ФРАГМЕНТ ТЕКСТА:
-*-

Недавно, говорю, как раз сделал кое-что интересное.
– Что же?
– Смастерил маме розетку.
– Какую розетку?
– Ну, электрическую.
– А что, дома нет розеток?
– Есть, – отвечаю. – Но только одна, а плитки у мамы две. Как быть, если хочешь одновременно приготовить суп и чай? Пришлось сделать вторую.
– Ясно, – говорят. – И как же ты ее сделал?
Я стал рассказывать. Четыре часа объяснял, как соединять проволочки, как обрезать их, как зачищать, как для этого сначала снимать обмотку с кабеля. Все им в деталях растолковал.

-*-

ИСХОДНЫЕ ДАННЫЕ:
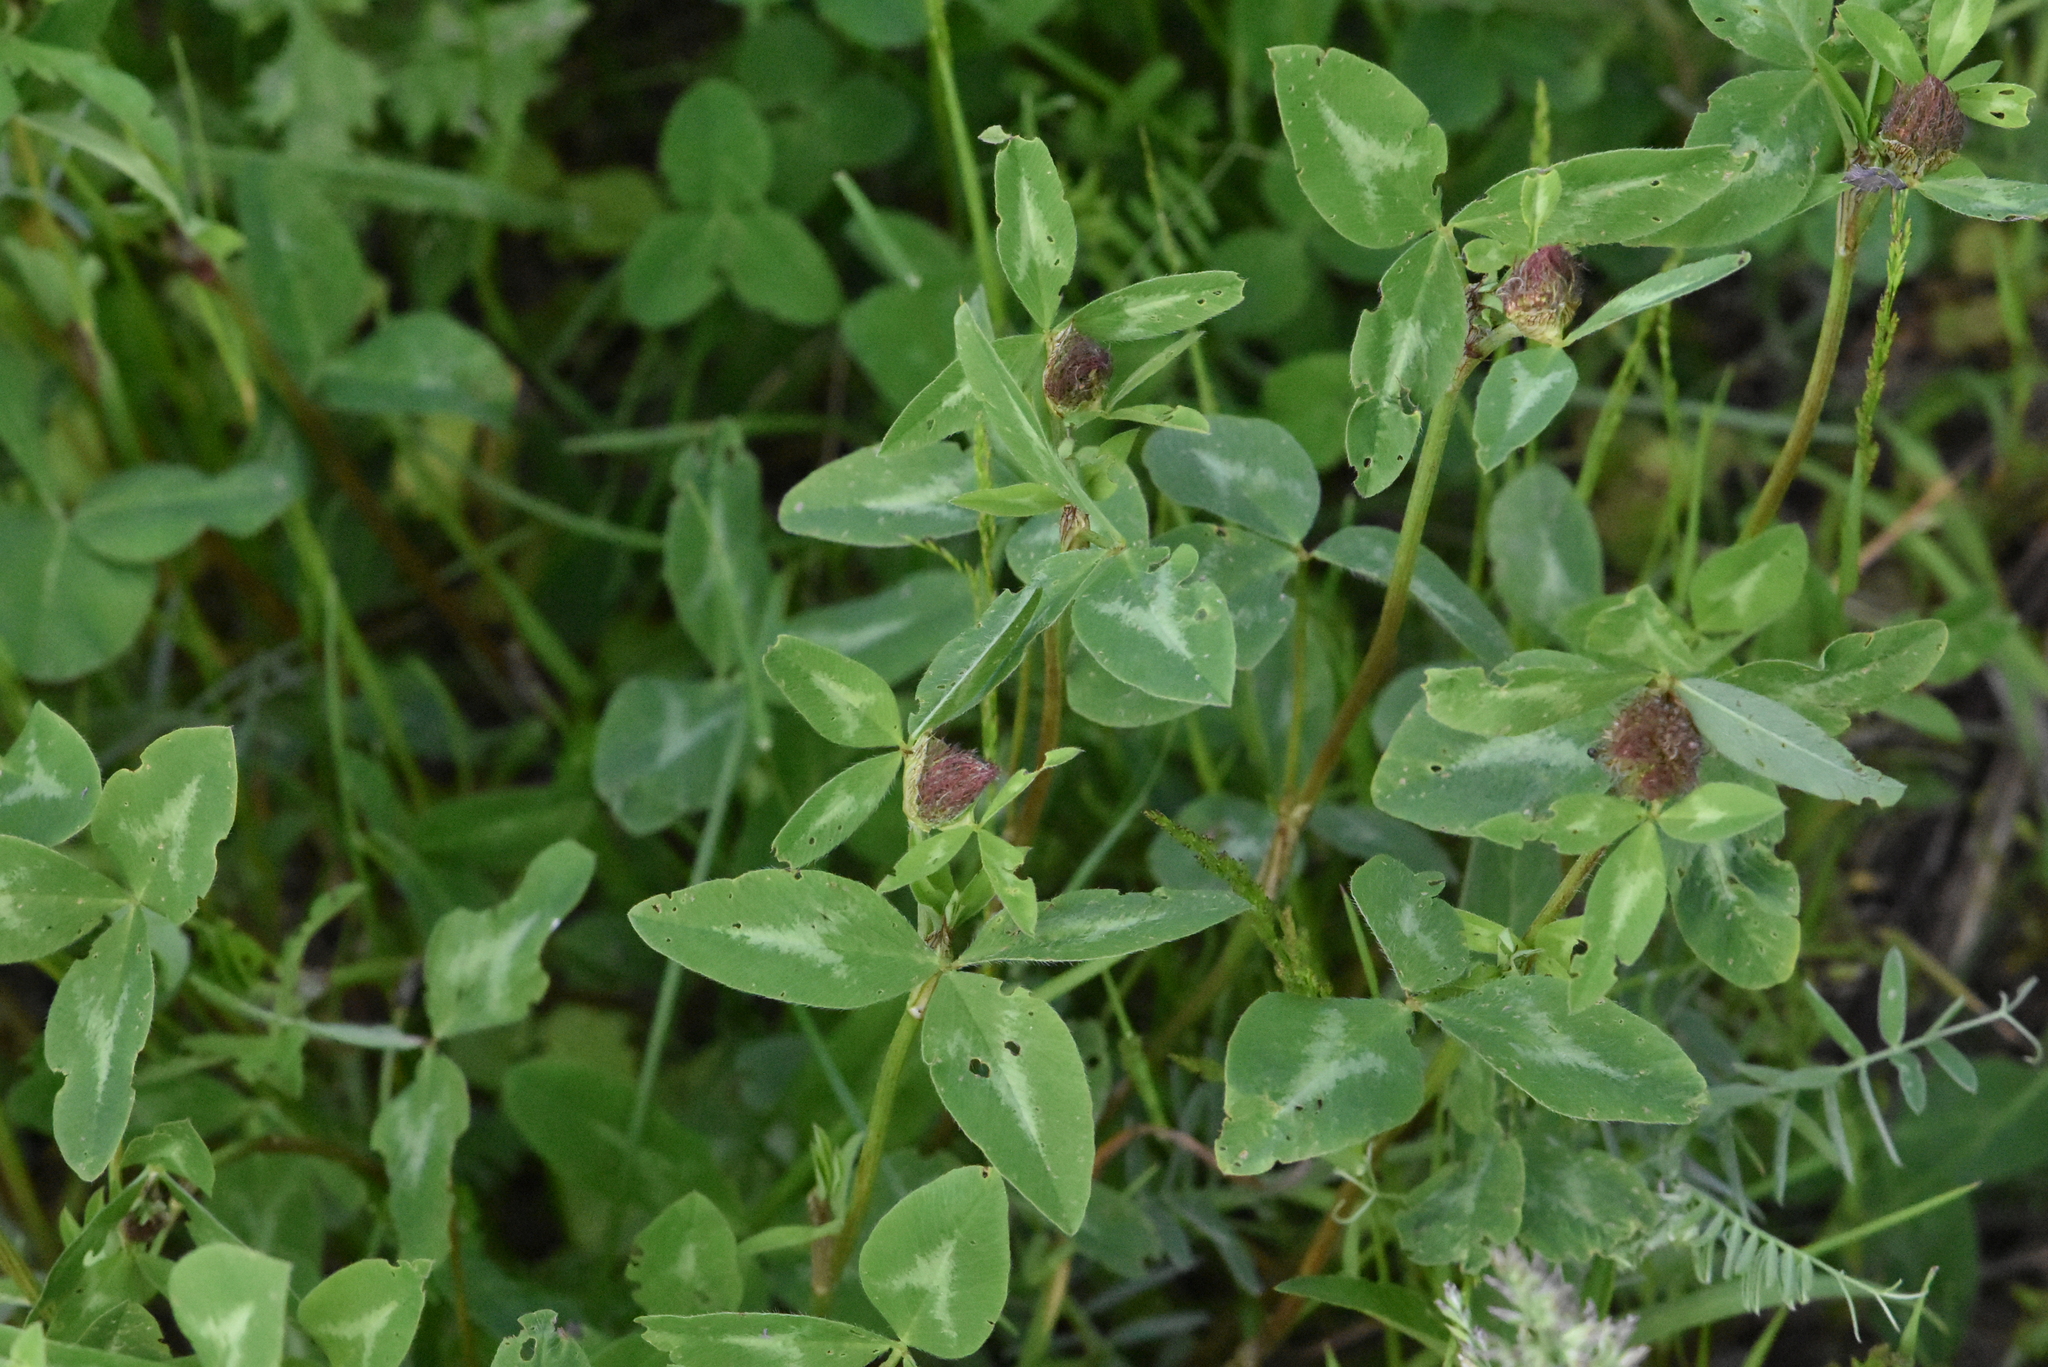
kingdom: Plantae
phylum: Tracheophyta
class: Magnoliopsida
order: Fabales
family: Fabaceae
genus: Trifolium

-*-

СПИСОК ЗАДАНИЙ:
**A.** Переведите на английский язык предложение из фрагмента текста: «Как быть, если хочешь одновременно приготовить суп и чай?»
**B.** Определите, согласуются ли с фрагментом текста следующие утверждения, и подтвердите каждый ответ («да» или «нет») точной цитатой. (i) В доме была только одна розетка. (ii) Рассказчик объяснял, как делать розетку, два часа. (iii) Розетка была сделана для мамы.
**C.** Перепечатайте отрывок из фрагмента текста, начиная со слов «Недавно, говорю, как» и заканчивая словами «Пришлось сделать вторую.».

РЕЗУЛЬТАТЫ УПРАЖНЕНИЯ:
**A.** What do you do if you want to make soup and tea at the same time?

**B.**
(i) Да: «Но только одна, а плитки у мамы две».
(ii) Нет: «Четыре часа объяснял».
(iii) Да: «Смастерил маме розетку».

**C.**
Недавно, говорю, как раз сделал кое-что интересное.
– Что же?
– Смастерил маме розетку.
– Какую розетку?
– Ну, электрическую.
– А что, дома нет розеток?
– Есть, – отвечаю. – Но только одна, а плитки у мамы две. Как быть, если хочешь одновременно приготовить суп и чай? Пришлось сделать вторую.